Erdal Eren’in idam kararınını iki kez bozan Yargıtay 3’üncü Dairesi üyesi emekli Hakim Albay Ahmet Turan, Vatan gazetesine verdiği röportajda Erdal Eren’in er Zekeriya Önge’yi kasten öldürdüğüne dair vicdani kanaatinin olmadığını, kurşunların incelenmediğini ve kemik ölçümünün yapılmadığını şöyle belirtti:
“Erdal Eren davası 12 Eylül’den önce başlamıştı ama sıkıyönetim ilan edildiği için sıkıyönetim mahkemeleri vardı. Erdal Eren, sıkıyönetim mahkemesinde yargılanıyordu. Mahkeme, Erdal Eren’in inzibat eri Zekeriya Önge’yi bilerek, kasten, taammüden öldürdü diye idama mahkum etti. Avukatlar kararı temyiz etti ve dosya bize geldi. Ben raportör olarak atandım. Dosyayı inceledim ve diğer üyelere anlattım.

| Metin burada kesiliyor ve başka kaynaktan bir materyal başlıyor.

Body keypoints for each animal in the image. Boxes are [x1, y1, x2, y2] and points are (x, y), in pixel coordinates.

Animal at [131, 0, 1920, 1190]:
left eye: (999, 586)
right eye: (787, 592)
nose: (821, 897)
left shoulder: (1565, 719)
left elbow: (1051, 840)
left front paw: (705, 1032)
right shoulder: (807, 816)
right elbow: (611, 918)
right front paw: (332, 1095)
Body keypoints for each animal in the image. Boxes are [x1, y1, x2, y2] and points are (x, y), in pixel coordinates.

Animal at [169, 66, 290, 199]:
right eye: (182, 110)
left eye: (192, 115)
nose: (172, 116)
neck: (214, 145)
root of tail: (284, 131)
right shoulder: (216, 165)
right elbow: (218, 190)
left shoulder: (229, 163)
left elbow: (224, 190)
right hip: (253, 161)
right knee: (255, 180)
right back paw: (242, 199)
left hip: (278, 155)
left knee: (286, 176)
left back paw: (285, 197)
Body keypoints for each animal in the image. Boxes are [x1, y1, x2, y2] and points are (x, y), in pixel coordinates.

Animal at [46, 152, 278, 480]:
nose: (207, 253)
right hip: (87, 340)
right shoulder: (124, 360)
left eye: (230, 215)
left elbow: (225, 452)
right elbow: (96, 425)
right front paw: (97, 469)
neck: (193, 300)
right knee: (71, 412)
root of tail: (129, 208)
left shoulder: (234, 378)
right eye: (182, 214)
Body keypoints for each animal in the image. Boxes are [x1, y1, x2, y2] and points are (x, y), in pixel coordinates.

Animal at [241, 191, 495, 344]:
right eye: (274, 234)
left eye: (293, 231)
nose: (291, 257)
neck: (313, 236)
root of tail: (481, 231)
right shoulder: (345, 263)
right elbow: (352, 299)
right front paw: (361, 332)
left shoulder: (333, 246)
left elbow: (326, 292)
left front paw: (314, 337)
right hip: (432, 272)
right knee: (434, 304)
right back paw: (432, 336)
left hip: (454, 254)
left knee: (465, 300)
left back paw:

Erdal Eren’in eri kasten, bilerek öldürdüğü noktasında bir delil yoktu ve 15 Temmuz 1980’de kararı 2 muhalif oya karşı 3 oyla bozduk. Bozma kararımız üzerine dosya tekrar sıkı yönetim mahkemesine gitti. Yeniden yargıladılar Erdal Eren’i… Tekrar idama mahkum edildi. Temyiz edildiği için tekrar bize geldi. Yaptığımız inceleme sonunda 28 Ekim 1980’de kararı tekrar bozduk. Askeri Yargıtay Başsavcılığı kararı “onayın” diye bize göndermişti ama biz kararı yine yetersiz bulduk.”
“Ben idam kararına karşı çıktım. Çünkü Erdal Eren ifadesinde diyor ki; “İnzibat askerleri üzerime doğru gelirken panikledim ve ateş ettim. Askerlerin hepsi benim hedef menzilim içindeydi. Yedek şarjörüm, tabancamda daha 5 tane mermi vardı. Eğer öldürme kastıyla hareket etmiş olsaydım bunların hepsini kullanırdım. Askerler üzerime gelince ben gelişi güzel ateş ettim” diyor. Burada çok hassas bir nokta var; Vurulan erin cesedinden çıkarılan mermi çekirdeği ile sanığın tabancasından çıkan mermi çekirdeklerinin doğru dürüst mukayesesi yapılmadı. Olay yerinde iki tabancaya ait boş kovanlar bulunuyor ama onların Adli Tıp’a gönderilip mukayesesi yapılmadı. Eri vuran kurşun yüzde 100 Erdal’ın tabancasından çıktı diye bir şey yok dosyada. Çünkü incelenmemiş.”
“Erdal Eren’in yaşı tutmuyordu, 18 yaşında değildi. Rontgen çektirip kemik kalınlıklarına göre bir rapor hazırladılar ve 18 yaşında dediler. Onun inandırıcı olduğunu sanmıyorum. Adli Tıp’ta adam rontgeni çekiyor ve yaşı 18 diyor. Tarafsız mıdır? Nereden bileceğim o ortamda.”